桐庐知县夏椅并没有见过赵旋,此刻他站在于海山的身旁,望着对面火把下那一群浑身沾满泥水的人,一时间竟然猜测不出哪一个才是赵旋了。
就在这时,于海山快步走到其中一人面前,恭恭敬敬地拱手行礼道:“赵统制,末将奉命前去桐庐县,如今桐庐夏知县已经抵达,特来向您复命!”
赵旋听对着他点了点头:“于将军辛苦了,你先下去歇息片刻吧。”桐庐知县见状,也连忙快步上前,对着赵旋拱手施礼:“下官桐庐知县夏椅,见过赵龙图。”
赵旋冲着夏椅拱手还礼:“夏知县来的正好,此地下午发生了溃堤,所幸我等及时将其封堵住了,否则后果不堪设想啊。”

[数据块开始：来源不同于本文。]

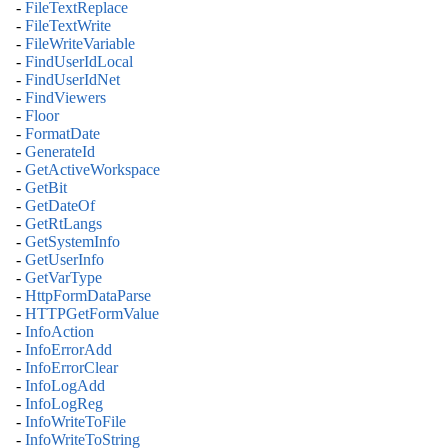
-
FileTextReplace
-
FileTextWrite
-
FileWriteVariable
-
FindUserIdLocal
-
FindUserIdNet
-
FindViewers
-
Floor
-
FormatDate
-
GenerateId
-
GetActiveWorkspace
-
GetBit
-
GetDateOf
-
GetRtLangs
-
GetSystemInfo
-
GetUserInfo
-
GetVarType
-
HttpFormDataParse
-
HTTPGetFormValue
-
InfoAction
-
InfoErrorAdd
-
InfoErrorClear
-
InfoLogAdd
-
InfoLogReg
-
InfoWriteToFile
-
InfoWriteToString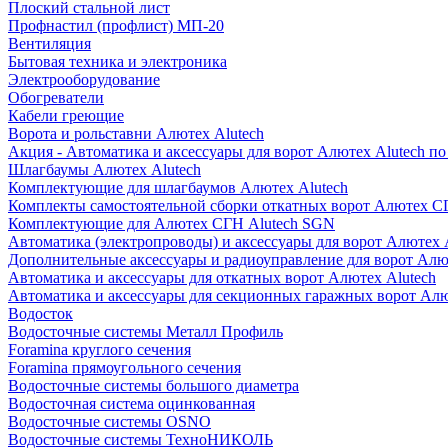
Плоский стальной лист
Профнастил (профлист) МП-20
Вентиляция
Бытовая техника и электроника
Электрооборудование
Обогреватели
Кабели греющие
Ворота и рольставни Алютех Alutech
Акция - Автоматика и аксессуары для ворот Алютех Alutech п
Шлагбаумы Алютех Alutech
Комплектующие для шлагбаумов Алютех Alutech
Комплекты самостоятельной сборки откатных ворот Алютех С
Комплектующие для Алютех СГН Alutech SGN
Автоматика (электропроводы) и аксессуары для ворот Алютех 
Дополнительные аксессуары и радиоуправление для ворот Алю
Автоматика и аксессуары для откатных ворот Алютех Alutech
Автоматика и аксессуары для секционных гаражных ворот Алю
Водосток
Водосточные системы Металл Профиль
Foramina круглого сечения
Foramina прямоугольного сечения
Водосточные системы большого диаметра
Водосточная система оцинкованная
Водосточные системы OSNO
Водосточные системы ТехноНИКОЛЬ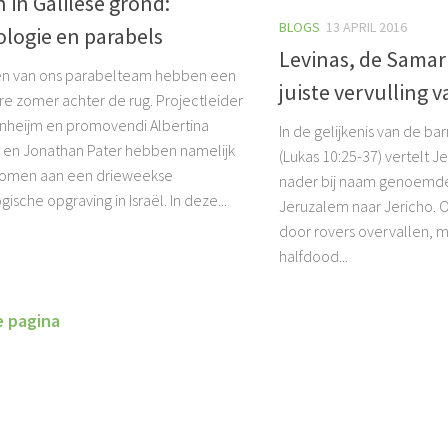
 in Galilese grond:
BLOGS
13 APRIL 2016
logie en parabels
Levinas, de Samar
en van ons parabelteam hebben een
juiste vervulling 
re zomer achter de rug. Projectleider
enheijm en promovendi Albertina
In de gelijkenis van de b
en Jonathan Pater hebben namelijk
(Lukas 10:25-37) vertelt J
omen aan een drieweekse
nader bij naam genoemd
ische opgraving in Israël. In deze...
Jeruzalem naar Jericho. 
door rovers overvallen, 
halfdood...
e pagina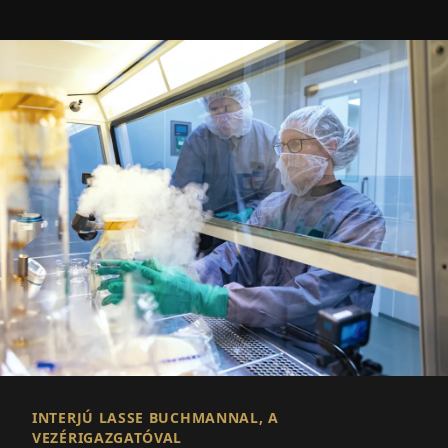
INTERJÚ LASSE BUCHMANNAL, A
VEZÉRIGAZGATÓVAL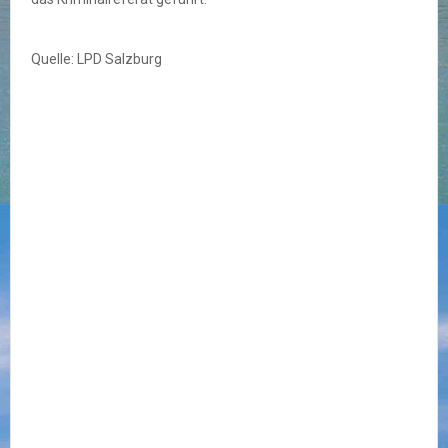
Quelle: LPD Salzburg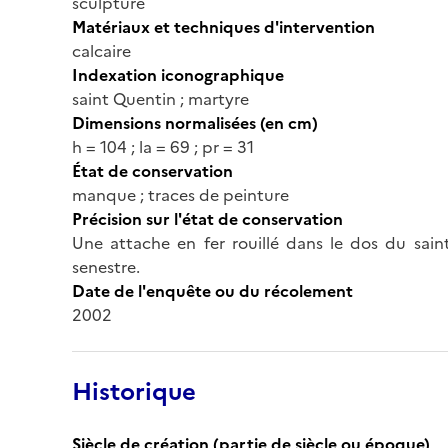
sculpture
Matériaux et techniques d'intervention
calcaire
Indexation iconographique
saint Quentin ; martyre
Dimensions normalisées (en cm)
h = 104 ; la = 69 ; pr = 31
État de conservation
manque ; traces de peinture
Précision sur l'état de conservation
Une attache en fer rouillé dans le dos du sain
senestre.
Date de l'enquête ou du récolement
2002
Historique
Siècle de création (partie de siècle ou époque)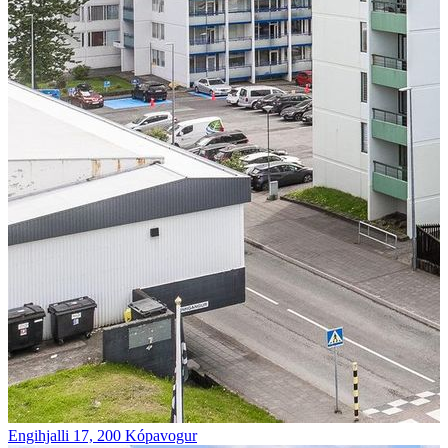
Engihjalli 17, 200 Kópavogur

夏椅闻言满脸的不可置信,心中暗道:“早就听闻此人原本只是一介武夫,不过是机缘巧合得以进入了龙图阁。怪不得世人私下里都称他为‘嗜血龙图’,看他今日的行事风格,显然没少做虚报战功的事情。不过,他似乎并不了解,这江河决堤的封堵,可是绝对做不得假!”
想到此处,夏椅貌似恭敬的说道:“赵龙图果然不同凡响啊!我等只知道傻傻的用埽捆来封堵决口,劳师动众不说,还颇为耗费时日。却不知大人您是如何能迅速解决这个难题的呢?下官也非常渴望请教一二。”
也不知赵旋听没听出夏椅话中的嘲讽,而是摇了摇头:“你学不来的。”随即沉重的解释道:“我下令凿沉了四艘浙江水军的官船,损失了一名浙江水军,还有十几名官兵受伤,这才堪堪的堵住了缺口。”
夏椅闻言大骇,吃惊的望向了赵旋:“你,你,大人真的下令凿沉了官船?”赵旋并没有直接回答他,而是淡淡的道:“溃口会越冲越大,越早补救越容易,百姓的损失也就越少。你放心,这一切的责任都和你桐庐县无关。”
夏椅愣了片刻,重新整了整衣冠,对赵旋躬身施礼,郑重道:“赵龙图如此大恩,身为本地的父母官,下官感激不尽!一定如实的上报朝廷,并和大人一起承担责任!”
此时赵旋早已经疲惫不堪,只是咬牙硬挺着罢了。夏椅既然已经到了,他的这口气也就松了,他不置可否的道:“夏知县,这事日后再说吧。我们军队也不便干涉地方事务,你既然来了,这里就交给你了,我等就暂回军营了。”
夏椅拱手道:“赵龙图还请放心,下官会连夜彻查江堤的!”赵旋点了点头,看了看他的身后,皱了皱眉:“夏知县这次前来,带了多少人?”
夏椅解释道:“赵龙图,富春江上游持续降雨,而分水江和渌渚江又在我县注入富春江,导致我县险情不断。现在到处都缺人,因而现在除了下官身边的十几名衙役外,也只凑了百八十人,他们随后便到。”
赵旋转过身去,命令五营将军道:“刘昊然,你带领两队人马,听从夏知县派遣!”
第二日,赵旋悠悠转醒,只觉得头昏脑涨,全身软绵绵的。他强撑着身体,摇摇晃晃地走到营帐门口,亲兵听到动静,连忙掀开了营帐走了进来。
赵旋透过帐帘向外看去,只见天空依旧阴沉沉的,大雨如注,丝毫没有停歇的迹象。